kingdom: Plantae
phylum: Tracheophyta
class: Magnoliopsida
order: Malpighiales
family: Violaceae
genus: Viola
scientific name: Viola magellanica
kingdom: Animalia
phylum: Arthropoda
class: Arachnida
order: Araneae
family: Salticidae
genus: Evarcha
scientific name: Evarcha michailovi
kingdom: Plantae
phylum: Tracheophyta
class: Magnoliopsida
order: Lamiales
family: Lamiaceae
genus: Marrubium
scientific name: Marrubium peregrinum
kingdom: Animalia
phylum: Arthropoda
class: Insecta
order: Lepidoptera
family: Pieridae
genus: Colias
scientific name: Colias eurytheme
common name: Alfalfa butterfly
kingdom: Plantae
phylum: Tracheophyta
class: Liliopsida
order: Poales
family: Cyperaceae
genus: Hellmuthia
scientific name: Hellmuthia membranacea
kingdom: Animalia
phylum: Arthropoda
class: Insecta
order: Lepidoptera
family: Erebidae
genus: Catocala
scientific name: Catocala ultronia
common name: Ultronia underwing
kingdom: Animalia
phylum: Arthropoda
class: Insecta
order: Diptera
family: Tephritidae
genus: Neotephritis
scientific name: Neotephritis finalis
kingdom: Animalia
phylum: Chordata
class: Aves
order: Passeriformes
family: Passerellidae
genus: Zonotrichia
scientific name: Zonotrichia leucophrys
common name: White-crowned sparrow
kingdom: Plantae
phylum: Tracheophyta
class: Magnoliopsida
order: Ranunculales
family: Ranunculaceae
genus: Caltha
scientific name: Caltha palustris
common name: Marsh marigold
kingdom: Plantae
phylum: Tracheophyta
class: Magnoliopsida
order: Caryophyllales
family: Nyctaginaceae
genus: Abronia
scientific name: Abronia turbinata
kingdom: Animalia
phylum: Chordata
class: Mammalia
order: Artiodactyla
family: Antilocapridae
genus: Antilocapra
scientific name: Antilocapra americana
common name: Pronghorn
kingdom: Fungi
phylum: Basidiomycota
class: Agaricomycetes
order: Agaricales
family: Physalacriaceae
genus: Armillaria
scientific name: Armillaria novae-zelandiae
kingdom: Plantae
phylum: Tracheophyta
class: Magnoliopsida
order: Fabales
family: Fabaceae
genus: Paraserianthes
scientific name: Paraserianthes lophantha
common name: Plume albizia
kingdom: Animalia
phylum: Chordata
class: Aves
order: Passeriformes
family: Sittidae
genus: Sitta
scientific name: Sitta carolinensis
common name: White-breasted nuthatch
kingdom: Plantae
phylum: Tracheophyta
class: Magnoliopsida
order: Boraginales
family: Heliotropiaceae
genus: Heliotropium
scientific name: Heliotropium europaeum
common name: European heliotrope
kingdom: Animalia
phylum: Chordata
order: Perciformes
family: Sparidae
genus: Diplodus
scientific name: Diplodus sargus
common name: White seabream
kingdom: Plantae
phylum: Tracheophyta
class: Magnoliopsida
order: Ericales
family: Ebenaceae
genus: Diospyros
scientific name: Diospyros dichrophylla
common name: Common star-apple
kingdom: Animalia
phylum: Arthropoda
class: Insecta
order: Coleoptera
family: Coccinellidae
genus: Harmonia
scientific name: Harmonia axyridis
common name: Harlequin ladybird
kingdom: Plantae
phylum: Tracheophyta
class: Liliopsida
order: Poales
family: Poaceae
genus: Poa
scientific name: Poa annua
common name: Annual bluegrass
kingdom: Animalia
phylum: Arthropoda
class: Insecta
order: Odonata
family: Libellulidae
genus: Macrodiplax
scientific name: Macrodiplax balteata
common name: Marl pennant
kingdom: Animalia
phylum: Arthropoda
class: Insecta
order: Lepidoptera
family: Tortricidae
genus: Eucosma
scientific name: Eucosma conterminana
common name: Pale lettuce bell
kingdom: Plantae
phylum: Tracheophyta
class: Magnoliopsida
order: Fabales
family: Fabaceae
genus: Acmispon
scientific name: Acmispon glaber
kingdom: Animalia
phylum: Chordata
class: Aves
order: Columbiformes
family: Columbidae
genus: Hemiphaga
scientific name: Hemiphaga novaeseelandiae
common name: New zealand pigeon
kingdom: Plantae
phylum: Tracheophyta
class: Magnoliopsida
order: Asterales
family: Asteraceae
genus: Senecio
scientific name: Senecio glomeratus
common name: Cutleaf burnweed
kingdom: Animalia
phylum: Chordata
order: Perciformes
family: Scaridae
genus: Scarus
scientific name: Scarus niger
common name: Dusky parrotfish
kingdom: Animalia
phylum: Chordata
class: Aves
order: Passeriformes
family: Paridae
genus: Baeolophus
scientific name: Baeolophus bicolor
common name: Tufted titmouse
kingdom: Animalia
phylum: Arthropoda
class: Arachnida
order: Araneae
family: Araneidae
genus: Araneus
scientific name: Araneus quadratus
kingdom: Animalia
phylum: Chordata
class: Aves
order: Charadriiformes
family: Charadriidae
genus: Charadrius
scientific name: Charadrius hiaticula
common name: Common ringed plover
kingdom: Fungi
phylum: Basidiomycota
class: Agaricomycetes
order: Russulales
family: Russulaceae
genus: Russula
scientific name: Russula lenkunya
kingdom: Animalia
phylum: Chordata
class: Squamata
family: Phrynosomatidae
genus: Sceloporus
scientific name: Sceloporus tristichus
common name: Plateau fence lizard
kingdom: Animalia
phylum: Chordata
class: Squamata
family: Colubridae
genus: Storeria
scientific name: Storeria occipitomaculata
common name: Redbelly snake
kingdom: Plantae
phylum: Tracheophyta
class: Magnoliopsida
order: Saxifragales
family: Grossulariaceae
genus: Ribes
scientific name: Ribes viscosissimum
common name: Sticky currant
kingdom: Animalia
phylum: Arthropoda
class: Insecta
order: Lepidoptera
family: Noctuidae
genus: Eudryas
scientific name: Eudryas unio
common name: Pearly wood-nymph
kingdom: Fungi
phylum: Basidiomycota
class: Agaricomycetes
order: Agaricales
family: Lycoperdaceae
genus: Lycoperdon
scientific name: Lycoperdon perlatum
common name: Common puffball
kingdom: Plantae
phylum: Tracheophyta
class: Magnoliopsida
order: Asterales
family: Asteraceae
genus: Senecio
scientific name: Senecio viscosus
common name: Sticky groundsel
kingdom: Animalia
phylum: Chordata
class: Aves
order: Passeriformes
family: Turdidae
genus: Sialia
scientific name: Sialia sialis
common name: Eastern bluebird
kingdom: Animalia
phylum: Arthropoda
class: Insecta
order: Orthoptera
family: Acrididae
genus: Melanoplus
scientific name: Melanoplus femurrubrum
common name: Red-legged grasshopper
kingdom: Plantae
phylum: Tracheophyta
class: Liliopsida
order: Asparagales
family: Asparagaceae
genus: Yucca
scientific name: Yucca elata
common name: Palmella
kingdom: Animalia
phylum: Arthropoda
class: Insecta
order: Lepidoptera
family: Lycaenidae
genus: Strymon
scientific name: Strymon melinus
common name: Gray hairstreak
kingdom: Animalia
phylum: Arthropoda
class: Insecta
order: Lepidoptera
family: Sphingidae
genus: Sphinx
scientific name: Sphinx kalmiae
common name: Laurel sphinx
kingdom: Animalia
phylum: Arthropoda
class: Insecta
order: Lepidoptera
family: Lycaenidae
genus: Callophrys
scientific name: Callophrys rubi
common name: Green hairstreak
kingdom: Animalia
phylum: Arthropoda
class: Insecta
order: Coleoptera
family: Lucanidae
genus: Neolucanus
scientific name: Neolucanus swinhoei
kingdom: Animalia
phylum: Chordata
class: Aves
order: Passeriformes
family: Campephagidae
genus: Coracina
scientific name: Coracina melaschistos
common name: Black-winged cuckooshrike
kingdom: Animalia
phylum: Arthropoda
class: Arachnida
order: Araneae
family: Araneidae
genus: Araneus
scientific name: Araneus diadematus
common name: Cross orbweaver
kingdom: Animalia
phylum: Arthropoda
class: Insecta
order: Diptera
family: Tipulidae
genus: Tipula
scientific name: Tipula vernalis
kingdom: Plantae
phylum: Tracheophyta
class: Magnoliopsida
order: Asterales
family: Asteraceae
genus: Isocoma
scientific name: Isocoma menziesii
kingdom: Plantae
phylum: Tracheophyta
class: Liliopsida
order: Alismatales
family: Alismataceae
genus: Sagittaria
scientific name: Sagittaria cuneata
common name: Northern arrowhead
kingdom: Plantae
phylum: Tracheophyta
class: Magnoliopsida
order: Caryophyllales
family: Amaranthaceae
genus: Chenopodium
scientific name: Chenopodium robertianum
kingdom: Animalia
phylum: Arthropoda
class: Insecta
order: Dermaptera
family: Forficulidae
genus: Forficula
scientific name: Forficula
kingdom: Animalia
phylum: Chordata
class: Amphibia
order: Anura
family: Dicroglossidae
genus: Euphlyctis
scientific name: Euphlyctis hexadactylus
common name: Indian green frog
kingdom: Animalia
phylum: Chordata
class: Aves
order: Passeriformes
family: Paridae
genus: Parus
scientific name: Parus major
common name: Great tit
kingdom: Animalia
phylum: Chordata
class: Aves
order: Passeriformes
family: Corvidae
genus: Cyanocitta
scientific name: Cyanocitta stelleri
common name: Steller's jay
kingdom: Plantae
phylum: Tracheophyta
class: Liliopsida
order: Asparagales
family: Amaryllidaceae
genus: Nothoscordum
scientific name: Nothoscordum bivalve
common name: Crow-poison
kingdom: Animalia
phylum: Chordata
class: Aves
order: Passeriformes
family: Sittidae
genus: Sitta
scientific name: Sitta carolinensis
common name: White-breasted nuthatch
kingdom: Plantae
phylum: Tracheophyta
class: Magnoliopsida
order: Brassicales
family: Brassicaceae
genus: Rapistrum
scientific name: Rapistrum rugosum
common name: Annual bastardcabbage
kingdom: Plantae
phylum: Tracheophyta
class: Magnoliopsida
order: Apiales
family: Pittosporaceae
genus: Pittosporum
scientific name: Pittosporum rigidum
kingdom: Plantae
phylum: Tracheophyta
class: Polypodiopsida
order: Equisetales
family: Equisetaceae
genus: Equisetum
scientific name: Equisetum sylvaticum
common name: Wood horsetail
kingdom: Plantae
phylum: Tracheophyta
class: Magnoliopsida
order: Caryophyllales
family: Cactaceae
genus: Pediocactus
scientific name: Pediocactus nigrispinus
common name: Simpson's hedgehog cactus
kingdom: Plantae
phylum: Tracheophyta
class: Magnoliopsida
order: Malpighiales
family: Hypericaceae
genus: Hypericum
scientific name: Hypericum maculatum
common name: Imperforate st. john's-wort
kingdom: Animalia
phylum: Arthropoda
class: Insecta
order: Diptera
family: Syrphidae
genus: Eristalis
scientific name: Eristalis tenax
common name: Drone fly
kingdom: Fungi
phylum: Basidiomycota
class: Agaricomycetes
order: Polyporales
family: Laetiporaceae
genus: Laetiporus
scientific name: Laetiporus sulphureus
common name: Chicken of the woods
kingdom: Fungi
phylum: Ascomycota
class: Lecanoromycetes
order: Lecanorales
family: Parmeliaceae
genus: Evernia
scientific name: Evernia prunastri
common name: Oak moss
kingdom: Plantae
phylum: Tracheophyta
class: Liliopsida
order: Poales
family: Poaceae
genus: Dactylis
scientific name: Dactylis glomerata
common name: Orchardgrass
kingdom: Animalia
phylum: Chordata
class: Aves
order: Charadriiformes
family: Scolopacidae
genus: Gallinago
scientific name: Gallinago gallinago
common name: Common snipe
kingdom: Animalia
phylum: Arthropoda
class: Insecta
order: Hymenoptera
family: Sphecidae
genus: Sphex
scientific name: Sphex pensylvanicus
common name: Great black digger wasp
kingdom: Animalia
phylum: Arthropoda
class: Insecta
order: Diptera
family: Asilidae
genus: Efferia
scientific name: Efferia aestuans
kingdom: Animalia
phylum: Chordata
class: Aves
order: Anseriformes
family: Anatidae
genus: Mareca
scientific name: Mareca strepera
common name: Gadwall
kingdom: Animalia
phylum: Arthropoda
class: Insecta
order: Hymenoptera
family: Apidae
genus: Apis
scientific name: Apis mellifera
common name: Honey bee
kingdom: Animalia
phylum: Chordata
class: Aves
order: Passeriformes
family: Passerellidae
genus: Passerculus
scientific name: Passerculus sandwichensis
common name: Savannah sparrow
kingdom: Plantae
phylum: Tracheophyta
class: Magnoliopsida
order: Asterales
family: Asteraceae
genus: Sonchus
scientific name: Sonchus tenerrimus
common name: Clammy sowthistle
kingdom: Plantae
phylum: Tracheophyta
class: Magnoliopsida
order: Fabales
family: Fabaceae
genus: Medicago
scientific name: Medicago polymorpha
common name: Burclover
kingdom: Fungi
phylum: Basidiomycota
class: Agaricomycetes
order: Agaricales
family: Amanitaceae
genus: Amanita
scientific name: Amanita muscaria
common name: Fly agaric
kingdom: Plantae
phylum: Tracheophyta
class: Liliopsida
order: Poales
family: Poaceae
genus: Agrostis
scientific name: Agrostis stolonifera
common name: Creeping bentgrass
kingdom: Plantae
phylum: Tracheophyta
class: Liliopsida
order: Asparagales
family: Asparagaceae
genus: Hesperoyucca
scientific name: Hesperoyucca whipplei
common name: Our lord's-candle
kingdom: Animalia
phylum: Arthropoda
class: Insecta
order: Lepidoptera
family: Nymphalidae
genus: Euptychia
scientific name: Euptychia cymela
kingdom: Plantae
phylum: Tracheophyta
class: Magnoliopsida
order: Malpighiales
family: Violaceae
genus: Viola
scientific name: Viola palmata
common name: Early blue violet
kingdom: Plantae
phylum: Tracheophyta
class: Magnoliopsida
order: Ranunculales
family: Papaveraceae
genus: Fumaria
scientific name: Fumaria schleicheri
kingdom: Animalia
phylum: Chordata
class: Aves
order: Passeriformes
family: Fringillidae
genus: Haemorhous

────────────────

Relabel "phylum" as "division" in the items between the lines holding "scientific name: Charadrius hiaticula" and "genus: Sceloporus", inclusive, and write out only those lines with nothing else changed.

_Completed task_
scientific name: Charadrius hiaticula
common name: Common ringed plover
kingdom: Fungi
division: Basidiomycota
class: Agaricomycetes
order: Russulales
family: Russulaceae
genus: Russula
scientific name: Russula lenkunya
kingdom: Animalia
division: Chordata
class: Squamata
family: Phrynosomatidae
genus: Sceloporus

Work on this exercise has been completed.